As children, our parents let us know – early on – that telling the truth was much less painful than lying. After a few incidents that let me know the punishment to expect when lying occurred, I finally got the picture. (Sometimes I’m a bit remedial). But I do know this style of parenting made me sensitive about broken promises which, in some cases, turned out to be simply lies.
Today, our contentious political ideologies are, at best, confusing and, at worst, frustrating. Much of what we read and hear are lies – or at least fabrications from spin-rooms -- so much so, that discerning truth from lies has become a cottage industry among political pundits. But for my friend, Della, who is 65, life is much more challenging because she is married to a pathological liar. Determining the real from the made up has become her daily routine.
According to Dr. Christian Jarrett, a neuroscience writer, most pathological liars are not psychopaths, nor do they necessarily have a personality disorder. Indeed, pathological liars often lie for no apparent purpose. Another key feature of pathological lying is that the lies are often particularly bizarre or far-fetched.
When we first met Della’s husband Larry, socially, he told us his basketball career after college was cut short by his knee injury while he played for the NBA. He said he was hurt when he collided with Magic Johnson. We didn’t ask him what team had drafted him.

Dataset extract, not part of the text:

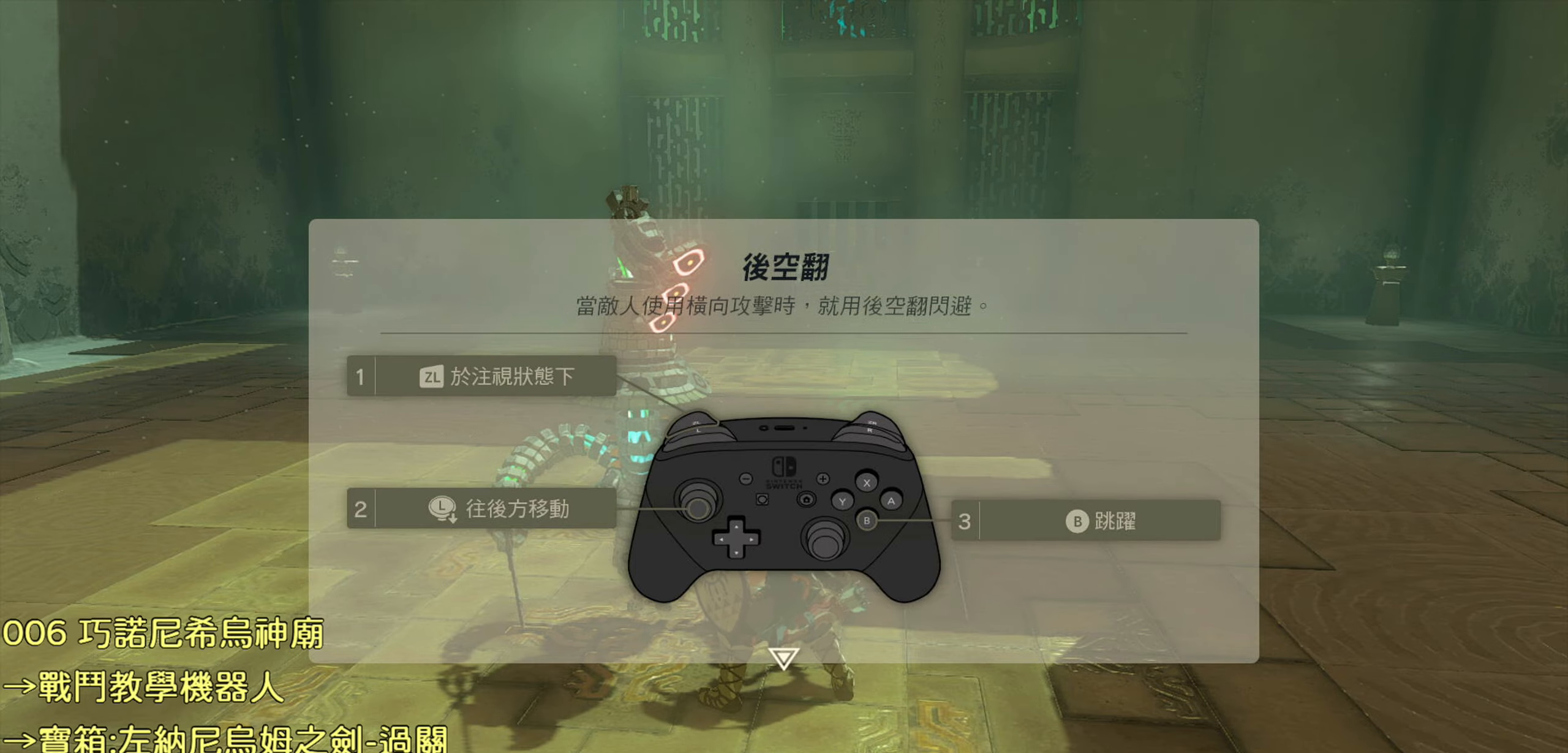
{"buttons": [], "left_stick": "center", "right_stick": "center", "events": [[83, "CROSS", "down"], [216, "CROSS", "up"]]}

He also told us, unsolicited, he had nursed his first wife through a fatal illness. His adventures on the professional rodeo circuit came next, and, in addition, he said he had served in Vietnam and an older brother was killed during that war, recalling how he would get home from school, only to find his bereaved mother, sitting in his brother’s room, rocking in a rocking chair for hours as she gazed out of the window.
A few days later, when I met Della for coffee, I commented about Larry’s difficult-but-adventurous life and shared what he had told us. She nodded and looked down, embarrassed.
“I’m so sorry that happened, but none of what he told you is true,” she confided. “He never played in the NBA, and in college, was only good enough to play intramural basketball. His uncle was a bull rider at small-town rodeos on weekends and his poor, dead first wife is alive, well and living in Arizona. About the only thing he’s ever nursed was his shattered ego when she divorced him for serial adultery. He never had an older brother and the closest he got to ‘Nam was the physical that disqualified him from going into the service.”
I could tell Della was devastated to have to refute her husband’s lies…all unnecessary, particularly upon first meeting him socially.
So why do people like Larry -- successful in his field, with a wonderful wife and a beautiful, blended family -- feel they have to lie?
Researchers Dr. Drew Curtis and Dr. Christian Hart believe pathological lying should become a discrete psychiatric diagnosis. In one study they asked hundreds of volunteers to complete several measures of lying behavior. In analyzing the results, they found between 8 percent and 13 percent of their subjects met the criteria for being a pathological liar.
Their findings fit in with theories already in scientific literature, suggesting pathological liars tell tall-tales – especially of far-fetched past achievements or suffering, or grandiose social connections – as a kind of unconscious strategy to boost their fragile sense of self or low self-esteem.
In a case reported in 2015, a woman told her therapists she had made several suicide attempts. She also claimed her mother had been executed in California for killing her father and stepfather, that her brother and sister had been killed and buried in the backyard by her mother, and that she had two children, including one who was the product of a rape by one of her siblings.
S u b s e q u e n t investigations suggested none of this was true, except that she did have one son. Her physicians said their patient’s compulsive lying was a “means to assert autonomy in the face of lack of self-esteem.”
So, what the experts told Della about dealing with Larry’s lying?
“The therapists I saw told me to remember the likely cause of his tendency to tell so many far-fetched stories. While these tall tales might be irritating, if it’s driven by deep-seated insecurity, see it as a call for help,” she said, tears sliding down her cheeks. “And they said to resist the urge to confront him too forcefully or without sympathy.”
My friend dabbed her eyes, needlessly apologized and continued. “They also said if the person you care about is a pathological liar, perhaps you could help them find more productive ways to address their low selfesteem and anxiety, or even help them come to terms with a difficult past, if that’s relevant.
“But here’s the surprising part,” she said, her voice gradually sounding stronger. “Although research into various possible treatments is largely lacking (partly because ‘pathological liar’ has yet to be recognized as a formal diagnosis), a sensible step could be to gently encourage Larry or any other pathological liar you know to seek professional mental health support.”
A Happy Ending: Della and Larry consulted a psychiatrist and began therapy, individually and as a couple. After that, they attended – and continue to meet with -- a support group for patients and their significant others. Della was absolutely radiant as she told me about her journey recently. “I feel I am living with the real Larry,” she said, “and it’s been so exciting to see him become more comfortable in his own skin. We’ve made it through the most difficult part, and from now on, we’ll check in with the therapist as a kind of maintenance.”